Marijuana is legal for recreational and/ or medicinal use in over half of the U.S., plus many states have decriminalized possession for small amounts.

Cupcakes, brownies and candies are a tempting alternative to smoking pot for many people. These kinds of sweets can be irresistible to kids -- but eating even one treat might poison them, a leading group of U.S. pediatricians warns.

The American Academy of Pediatrics (AAP) says parents must take steps to keep these potential temptations away from their children.

Today’s marijuana isn’t your parents’ pot any longer. These days, a typical ounce of pot contains higher levels of tetrahydrocannabinol (THC), the psychoactive ingredient in marijuana.

If a child eats even one of these edibles it can cause overdose effects such as intoxication, altered perception, anxiety, panic, paranoia and heart problems, according to a news release from the doctors' group.

The AAP recommends treating marijuana (in any form) like you would any medication or drug you keep in your home if you have a child.

  • If you have marijuana edibles in your home, store them as you would medications and other potentially toxic products. Keep them in out-of-reach or locked locations, in child-resistant packaging or containers. Clearly label marijuana edibles, and store them in their original packaging.
  • Never consume marijuana edibles in front of children, either for medical or recreational purposes.
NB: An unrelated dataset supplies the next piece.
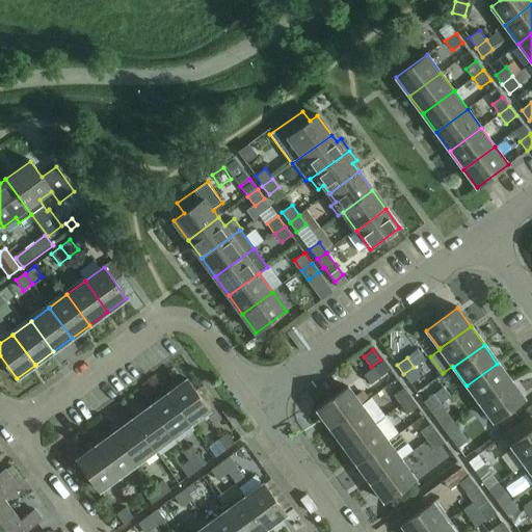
[(383,360),(383,361),(375,367),(381,376),(391,370),(383,360)]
Seeing adults consume the products can tempt kids, and using them may impair your ability to provide a safe environment for children.
  • Immediately after using them, put marijuana edibles back into the child-resistant packaging and an out-of-reach location.
  • Ask family members, friends, caregivers and anyone else whose homes your children spend time in if they use marijuana edibles. If so, make sure they follow these guidelines while watching your children.
  • If a child accidentally consumes a marijuana edible, call the free poison control hotline -- 1-800-222-1222 -- as soon as possible. If symptoms seem severe, call 911 or go to an emergency room right away.
  • Talk to older children and teens about edible pot products. Explain the risks to their health and remind them to never drive under the influence of marijuana, or ride in a car with a driver who is under the influence of the drug.

In the last decade, marijuana has grown in acceptance and many are taking advantage of relaxed or reversed laws. It has helped patients through chemotherapy, severe pain, PTSD, and in some instances - helps to control seizures.

It’s still a drug though and can have severe consequences for children that manage to ingest it without a doctor’s oversight.